Il y a aussi des gardes, et la discussion commence mal, d’autant que je porte un violoncelle. Au moins, Quynh a indiqué que j’allais la rejoindre. Un des gardiens remplace son collègue, la situation s’améliore, j’entre et arrive à l’étage.

Quynh est à bout de nerfs. D’autant qu’elle ne raffole pas de l’idée d’avoir à attendre après quelqu’un… Mais ce n’est pas tout: la préparation des passeports en urgence, dans le cas le plus rapide, demande 48 heures ouvrables… Donc, Quynh et Mathieu ne pourront pas rentrer demain, comme prévu, mais vont devoir attendre à mardi, après avoir reçu leurs nouveaux passeports lundi.

L’ambiance est morose, Quynh pense à ses enfants, à ses obligations professionnelles, Mathieu s’ennuie de son frère et de sa maison… et il faut aller prendre des photos pour le nouveau passeport.

… Dire que Quynh m’a offert, avant mon départ, une ceinture porte-monnaie pour cacher mes sous sous mes pantalons… mais qu’elle n’en avait pas elle-même… Je lui en fais la remarque, mais je crois que ce n’était pas nécessaire, ahem…

Bon; après la photo, il faut rapporter le violoncelle.

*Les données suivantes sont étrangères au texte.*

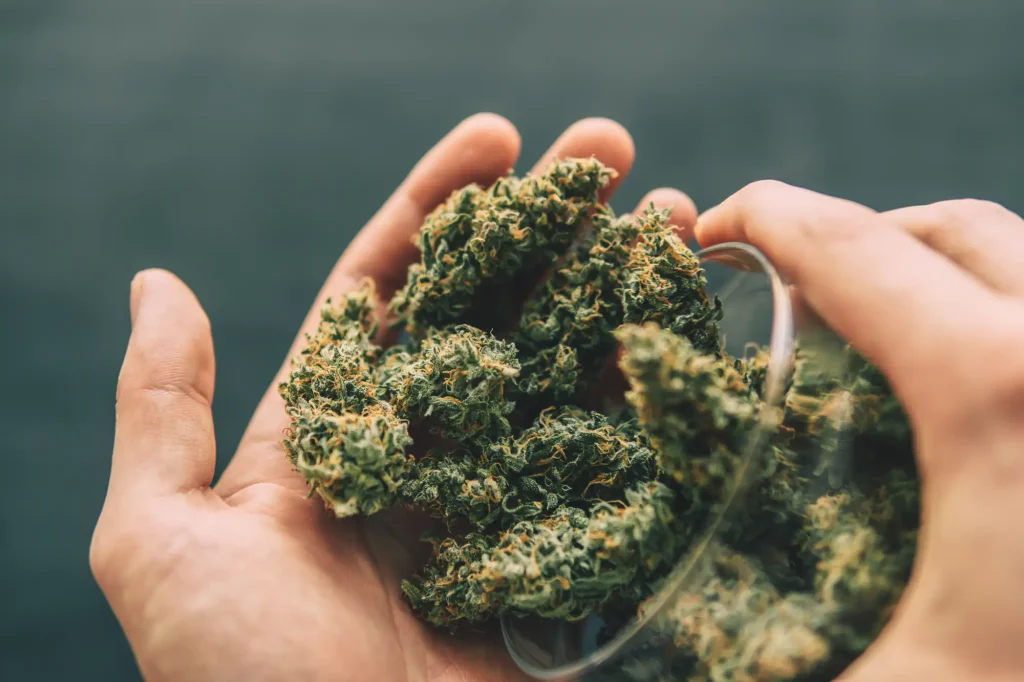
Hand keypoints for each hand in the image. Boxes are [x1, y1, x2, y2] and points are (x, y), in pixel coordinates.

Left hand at [89, 114, 700, 681]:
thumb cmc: (233, 679)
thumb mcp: (163, 540)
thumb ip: (165, 413)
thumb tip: (158, 282)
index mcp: (341, 433)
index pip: (393, 289)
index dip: (441, 208)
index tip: (499, 137)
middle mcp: (428, 455)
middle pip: (497, 311)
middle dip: (551, 225)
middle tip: (610, 149)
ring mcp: (506, 501)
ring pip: (565, 369)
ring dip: (616, 287)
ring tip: (675, 213)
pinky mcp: (567, 558)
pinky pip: (614, 462)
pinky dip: (652, 394)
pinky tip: (691, 330)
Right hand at [696, 185, 1023, 681]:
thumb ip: (746, 651)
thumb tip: (624, 659)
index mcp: (1005, 398)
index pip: (858, 251)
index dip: (766, 219)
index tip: (709, 228)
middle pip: (953, 230)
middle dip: (851, 235)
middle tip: (780, 290)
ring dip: (932, 276)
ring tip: (866, 336)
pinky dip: (999, 327)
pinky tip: (960, 405)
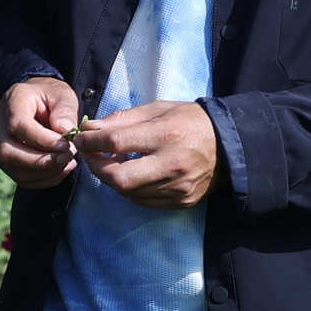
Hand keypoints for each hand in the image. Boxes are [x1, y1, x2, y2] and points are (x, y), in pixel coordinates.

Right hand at [0, 78, 83, 188]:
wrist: (34, 103)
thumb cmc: (48, 98)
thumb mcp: (61, 94)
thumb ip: (65, 110)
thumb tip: (65, 130)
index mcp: (12, 103)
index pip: (18, 126)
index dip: (42, 139)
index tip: (66, 144)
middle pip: (8, 152)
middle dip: (42, 161)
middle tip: (68, 155)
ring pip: (15, 170)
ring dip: (46, 171)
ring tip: (67, 160)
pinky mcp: (7, 162)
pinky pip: (23, 179)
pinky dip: (46, 179)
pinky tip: (62, 168)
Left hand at [74, 99, 218, 207]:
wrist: (231, 145)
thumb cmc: (191, 121)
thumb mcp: (158, 109)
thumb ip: (123, 119)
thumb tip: (90, 129)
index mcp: (166, 135)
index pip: (115, 142)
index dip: (90, 141)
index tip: (80, 138)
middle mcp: (172, 164)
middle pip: (118, 178)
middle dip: (96, 168)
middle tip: (91, 156)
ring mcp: (178, 188)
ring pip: (128, 192)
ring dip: (113, 178)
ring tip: (114, 162)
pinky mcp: (182, 202)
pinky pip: (143, 201)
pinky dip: (131, 189)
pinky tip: (135, 174)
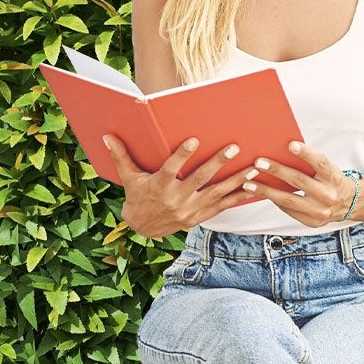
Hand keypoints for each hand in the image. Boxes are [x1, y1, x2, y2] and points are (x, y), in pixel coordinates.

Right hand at [100, 133, 260, 238]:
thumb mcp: (129, 178)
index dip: (181, 156)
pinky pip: (224, 206)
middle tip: (233, 147)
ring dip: (237, 180)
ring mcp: (191, 210)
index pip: (171, 169)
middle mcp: (176, 200)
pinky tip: (256, 187)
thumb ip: (122, 157)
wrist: (143, 228)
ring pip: (217, 193)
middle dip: (217, 163)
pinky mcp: (201, 217)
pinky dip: (239, 197)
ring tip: (255, 167)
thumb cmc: (137, 197)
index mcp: (159, 187)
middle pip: (199, 179)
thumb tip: (107, 136)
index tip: (193, 140)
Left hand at [241, 139, 359, 227]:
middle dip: (277, 171)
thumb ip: (310, 164)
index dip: (306, 153)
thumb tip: (282, 152)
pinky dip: (274, 201)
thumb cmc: (331, 180)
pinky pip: (289, 210)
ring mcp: (320, 211)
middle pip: (299, 181)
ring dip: (267, 191)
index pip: (320, 163)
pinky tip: (261, 194)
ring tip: (249, 184)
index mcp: (333, 177)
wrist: (348, 203)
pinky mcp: (312, 221)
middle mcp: (328, 195)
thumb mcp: (327, 170)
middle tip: (258, 163)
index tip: (291, 145)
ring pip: (289, 200)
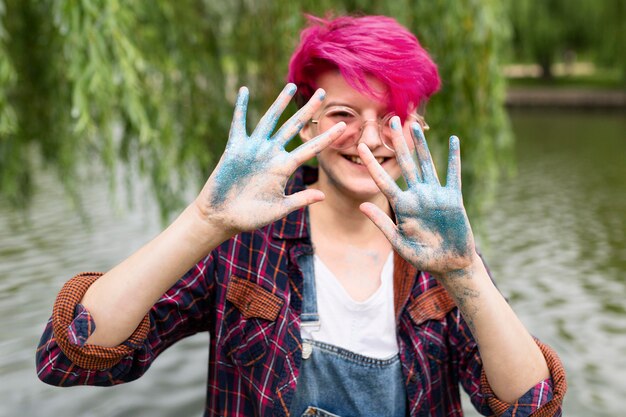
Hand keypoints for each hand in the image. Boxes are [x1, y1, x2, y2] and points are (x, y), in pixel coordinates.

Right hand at [195, 84, 344, 235]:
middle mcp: (272, 154)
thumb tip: (323, 195)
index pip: (310, 149)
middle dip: (308, 110)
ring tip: (291, 86)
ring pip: (270, 120)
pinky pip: (239, 124)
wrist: (222, 217)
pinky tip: (244, 90)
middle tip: (323, 92)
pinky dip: (240, 107)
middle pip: (293, 126)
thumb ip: (299, 200)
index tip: (344, 126)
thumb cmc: (250, 217)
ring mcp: (254, 149)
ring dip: (280, 103)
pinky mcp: (235, 148)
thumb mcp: (279, 209)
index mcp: (284, 168)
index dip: (326, 138)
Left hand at [358, 117, 475, 277]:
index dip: (372, 163)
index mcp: (401, 206)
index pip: (382, 180)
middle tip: (390, 119)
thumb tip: (362, 206)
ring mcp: (435, 195)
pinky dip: (454, 157)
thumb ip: (382, 223)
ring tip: (415, 124)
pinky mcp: (453, 198)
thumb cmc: (423, 258)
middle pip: (404, 163)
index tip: (360, 146)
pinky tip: (453, 140)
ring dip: (421, 144)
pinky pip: (453, 174)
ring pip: (426, 163)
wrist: (450, 265)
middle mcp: (416, 195)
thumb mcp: (399, 243)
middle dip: (397, 142)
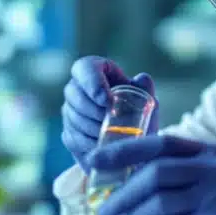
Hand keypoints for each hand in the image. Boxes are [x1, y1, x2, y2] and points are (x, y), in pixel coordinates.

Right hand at [61, 56, 158, 171]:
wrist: (133, 146)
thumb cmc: (139, 116)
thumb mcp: (146, 102)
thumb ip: (145, 89)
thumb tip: (142, 79)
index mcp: (96, 72)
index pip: (84, 67)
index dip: (92, 82)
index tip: (107, 101)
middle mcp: (77, 89)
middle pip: (73, 92)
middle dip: (92, 109)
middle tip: (111, 121)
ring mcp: (70, 112)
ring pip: (72, 116)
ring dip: (91, 127)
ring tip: (111, 135)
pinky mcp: (69, 134)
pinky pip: (73, 137)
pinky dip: (88, 143)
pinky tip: (102, 146)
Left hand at [89, 135, 215, 214]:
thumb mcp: (208, 182)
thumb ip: (175, 175)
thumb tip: (124, 180)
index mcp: (208, 152)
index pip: (158, 144)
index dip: (122, 151)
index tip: (94, 162)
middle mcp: (215, 168)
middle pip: (154, 174)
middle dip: (123, 194)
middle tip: (103, 212)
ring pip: (160, 203)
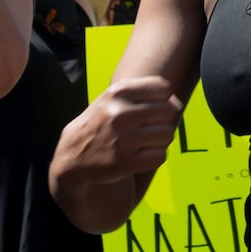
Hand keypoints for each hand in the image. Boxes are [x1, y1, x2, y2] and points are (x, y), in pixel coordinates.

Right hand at [53, 75, 182, 183]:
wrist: (73, 156)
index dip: (163, 98)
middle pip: (168, 111)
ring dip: (161, 139)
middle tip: (150, 127)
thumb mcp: (112, 98)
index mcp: (117, 92)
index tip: (152, 107)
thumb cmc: (102, 122)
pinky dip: (156, 156)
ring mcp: (123, 139)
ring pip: (168, 134)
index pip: (163, 88)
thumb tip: (177, 103)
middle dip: (164, 120)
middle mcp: (120, 113)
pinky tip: (142, 155)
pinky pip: (161, 156)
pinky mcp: (126, 163)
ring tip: (145, 141)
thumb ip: (144, 93)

Mathieu a faim, moi aussi, vu que je n’ai pas vraiment déjeuné… Mais j’ai un tour dans mon sac: j’ai lu, hier, la description de la boutique de Frédéric, celui qui m’a passé le violoncelle; ce matin, j’ai revérifié les heures d’ouverture…

… Et tout tombe bien. Nous arrivons à la boutique Saisons, où Frédéric sourit en me voyant, disant qu’il était rassuré, finalement, que son violoncelle ne soit pas parti pour le Québec!

Il voit Quynh et Mathieu, je fais les présentations et explique le drame récent, en quelques mots… et demande à Frédéric quelque chose pour nous sustenter, et aussi nous remonter le moral.

Il planifie en un instant un repas simple, excellent, très carnivore (Anita n’aurait pas voulu manger!), viandes et fromages, et eau minérale, et petit rosé, et il fait participer Mathieu à la préparation des plats pour les touristes, et Mathieu sourit pour la première fois depuis hier et Quynh sourit aussi.

Alors, voici une autre de mes recommandations, et elle est très simple:

Si vous passez par Paris sans passer par Saisons (rue du Grenier St-Lazare, près de Beaubourg), vous allez devoir m’expliquer pourquoi vous ne vous y êtes pas arrêtés.

English digest: in Paris, go to Saisons and enjoy. Repeat as needed.